The emergence of Facebook has been significant in how we conceive of social media. Almost every platform we use encourages us to share as much of our personal lives as possible, incentivising us with more features, filters and monetisation tools. Instead of the conscious curation that characterised social networks of the past, these platforms continue promising users that if they simply post more about themselves and their friends, they can have more fulfilling social experiences.

In recent years, however, public conversations around the darker elements of social media platforms – from data collection and privacy issues to fake news and propaganda – have led to more thinking on how we should use them (or if they should even be used at all). In the next decade, as we reassess our relationship with social media – and by extension, the Big Tech companies that run them – we will see more people leave public platforms entirely, sticking instead to small communities and friendship groups on more private platforms like WhatsApp, Telegram or Signal.  

But this will be a luxury only few will be able to choose. After all, for many of us, social media isn’t just an amalgamation of our social lives, but is also intertwined in our economic lives.
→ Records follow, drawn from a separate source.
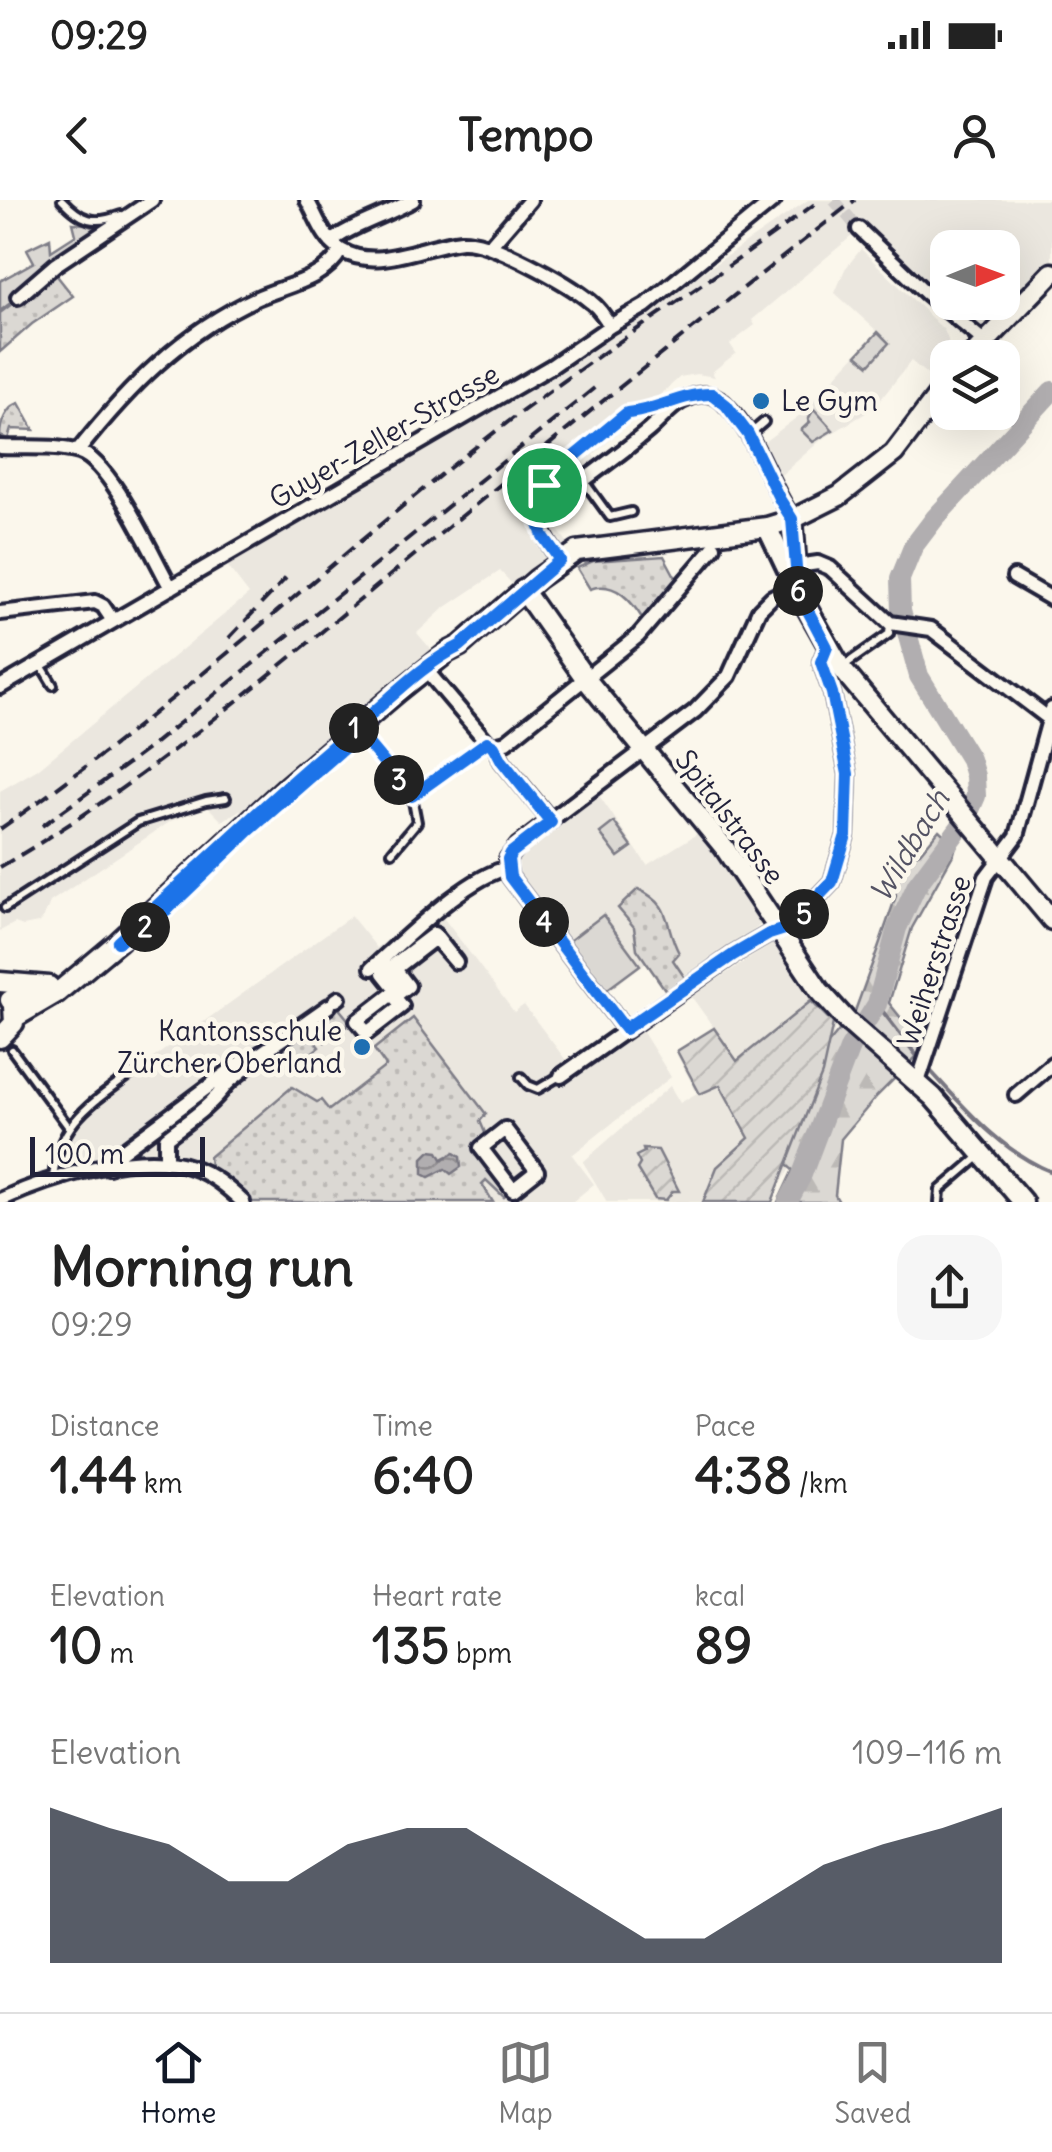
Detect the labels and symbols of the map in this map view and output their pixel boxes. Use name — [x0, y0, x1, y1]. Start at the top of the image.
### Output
north arrow — [930, 230, 1020, 320]
street label: Guyer-Zeller-Strasse — [263, 356, 505, 516]
place label: Le Gym — [781, 383, 878, 419]
marker: Le Gym — [750, 390, 772, 412]
pin — [502, 443, 587, 528]
pin: 6 — [773, 566, 823, 616]
pin: 1 — [329, 703, 379, 753]
street label: Spitalstrasse — [668, 743, 792, 891]
pin: 3 — [374, 755, 424, 805]
water label: Wildbach — [861, 782, 958, 909]
street label: Weiherstrasse — [889, 871, 979, 1051]
pin: 5 — [779, 889, 829, 939]
pin: 4 — [519, 897, 569, 947]
pin: 2 — [120, 902, 170, 952]
place label: Kantonsschule Zürcher Oberland — [117, 1013, 342, 1081]
marker: Kantonsschule Zürcher Oberland — [351, 1036, 373, 1058]
scale bar — [30, 1132, 205, 1176]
Post Covid-19, as more businesses and companies expand to incorporate remote workers, social media will be essential both as a form of finding and applying for work, but also for vetting prospective employees and contractors well in advance of any formal interview.
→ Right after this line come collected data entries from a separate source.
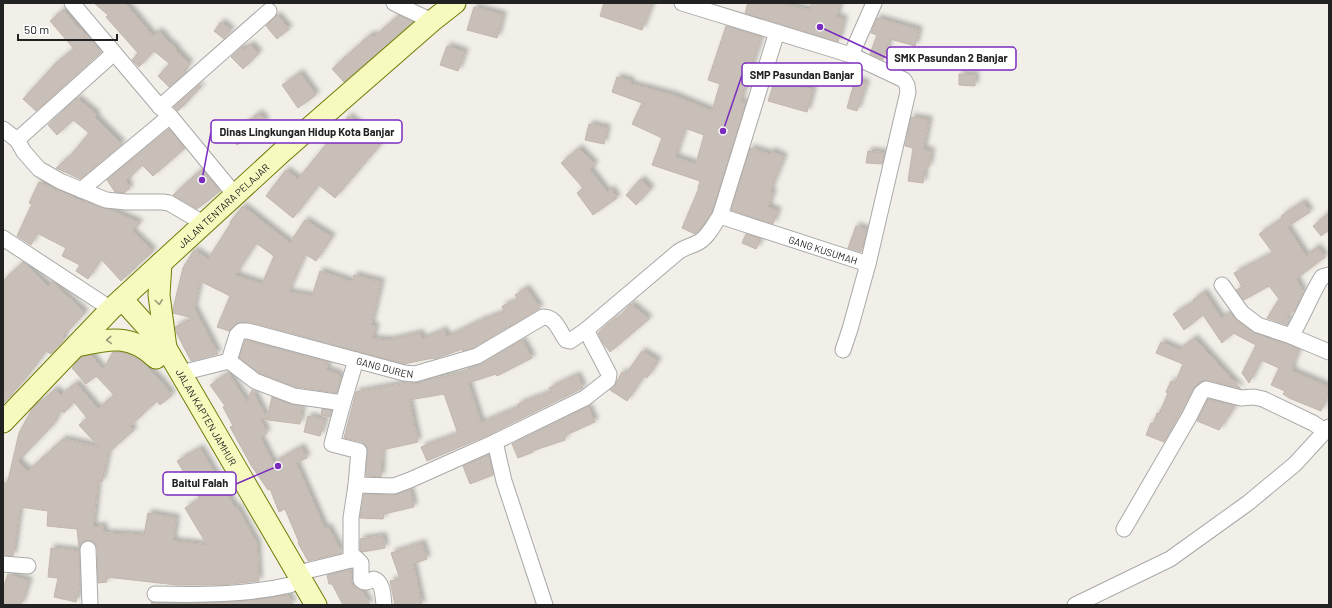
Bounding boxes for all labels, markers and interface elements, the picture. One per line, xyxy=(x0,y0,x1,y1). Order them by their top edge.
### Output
scale bar xyxy=(18,16,117,42)
text: 50 m xyxy=(24,22,49,36)
callout: SMK Pasundan 2 Banjar xyxy=(887,47,1016,70)
text: SMK Pasundan 2 Banjar xyxy=(894,51,1008,64)
callout: SMP Pasundan Banjar xyxy=(742,63,862,86)
text: SMP Pasundan Banjar xyxy=(750,68,855,81)
callout: Dinas Lingkungan Hidup Kota Banjar xyxy=(211,120,402,143)
text: Dinas Lingkungan Hidup Kota Banjar xyxy=(220,125,395,138)
street label: JALAN TENTARA PELAJAR xyxy=(175,161,271,250)
street label: GANG KUSUMAH xyxy=(787,233,859,267)
one-way arrow xyxy=(155,299,164,305)
one-way arrow xyxy=(106,335,112,344)
street label: GANG DUREN xyxy=(355,354,414,380)
street label: JALAN KAPTEN JAMHUR xyxy=(174,367,239,468)
callout: Baitul Falah xyxy=(163,472,236,495)
text: Baitul Falah xyxy=(172,476,228,489)

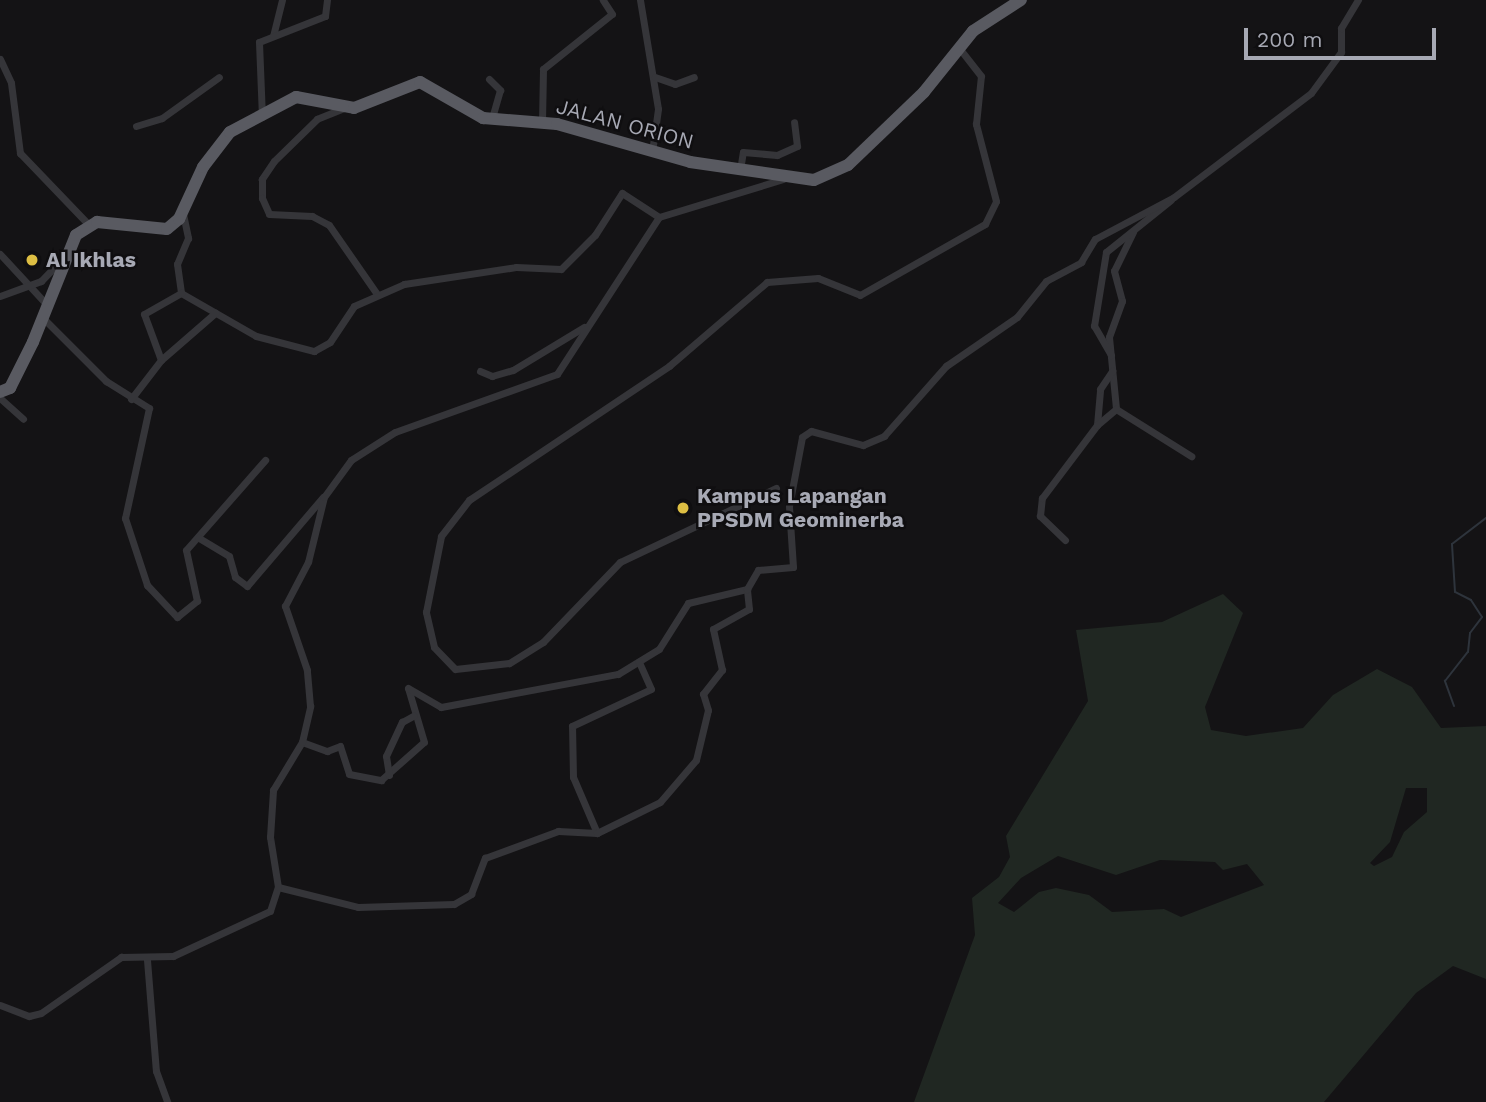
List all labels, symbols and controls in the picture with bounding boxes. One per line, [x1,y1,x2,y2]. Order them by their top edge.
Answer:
scale bar [1248,14,1440,58]
text: 200 m [1257,27,1323,52]
street label: JALAN ORION [554,94,696,154]
place label: Al Ikhlas [46,247,136,273]
marker: Al Ikhlas [24,252,40,268]
place label: Kampus Lapangan PPSDM Geominerba [697,483,904,533]
marker: Kampus Lapangan PPSDM Geominerba [675,500,691,516]

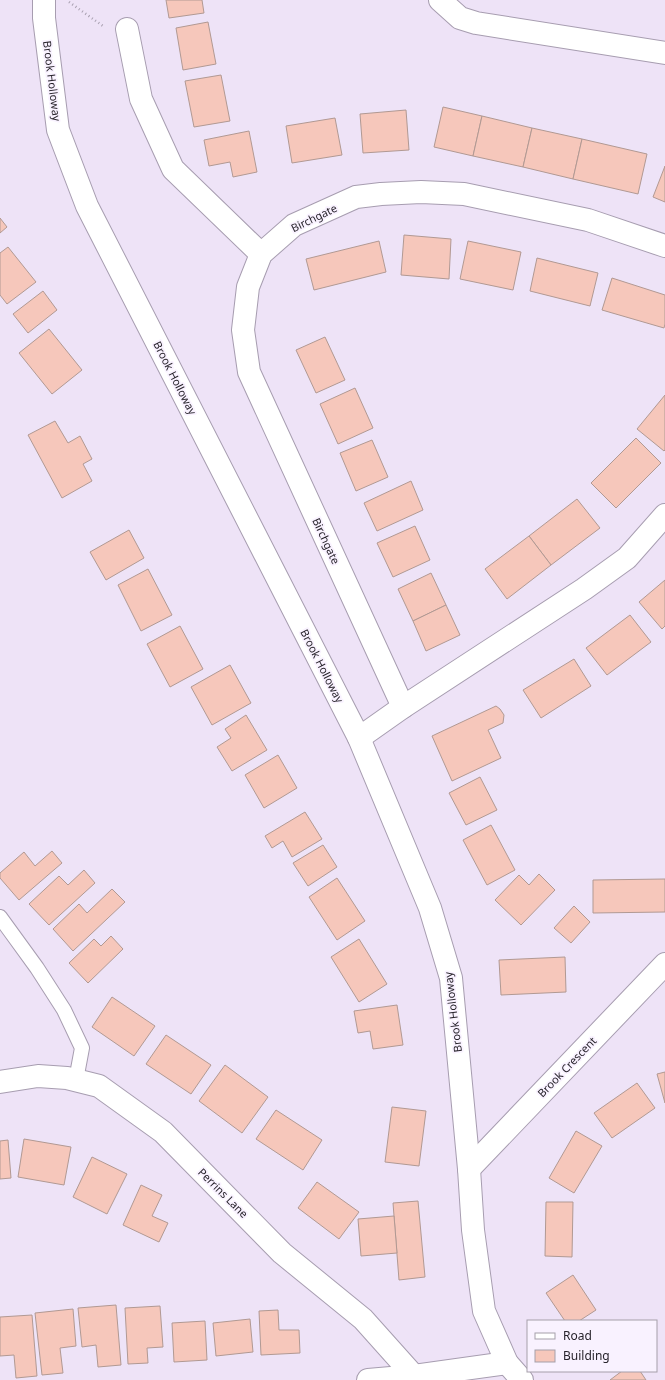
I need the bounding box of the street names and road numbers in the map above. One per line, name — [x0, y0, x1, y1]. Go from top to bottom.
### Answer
street label: Brook Holloway — [40, 40, 65, 122]
street label: Birchgate — [288, 200, 339, 235]
street label: Brook Holloway — [150, 338, 201, 418]
street label: Birchgate — [309, 515, 344, 566]
street label: Brook Holloway — [297, 626, 348, 706]
street label: Brook Holloway — [440, 971, 465, 1053]
street label: Brook Crescent — [534, 1033, 599, 1100]
street label: Perrins Lane — [195, 1164, 252, 1221]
So, what happens to those of us who have to be on social media in some capacity? Instead of sharing more, we may well go back to a more “Myspace” way of managing our online presences – with more careful and deliberate curation, not just of which pictures we post, as we already see on Instagram, but also what we write and how we present ourselves more generally. The desire for private spaces will mean that most of us will share to a small audience in more secure networks, rather than for public consumption. Meanwhile, our “public” accounts – the ones that are tied to our lives as citizens and economic actors, will be cleaner, highly managed and as neutral and inoffensive as possible. Rather than the personal, social, economic and political existing on the same platform and intertwining, the growing demands for spheres of our lives to be separated will mean that even if we interact with social media more often, our behaviour on platforms will depend on what accounts we use, and the context in which we use them.

This might sound a bit sterile. But there could be an upside. It might make the internet a fun place to be. Much like the culture of forums that defined the early years of mass internet access, the separation of online identities – some anonymous or pseudonymous – may facilitate a situation where users can set their own boundaries and parameters and curate their own identities, all while feeling more protected and free to express themselves. Of course, this will come with its own problems, but it may just facilitate an internet culture in which users will actually have to engage with each other again, rather than the amalgamations of data and networks that social media platforms have placed them in – and defined them by.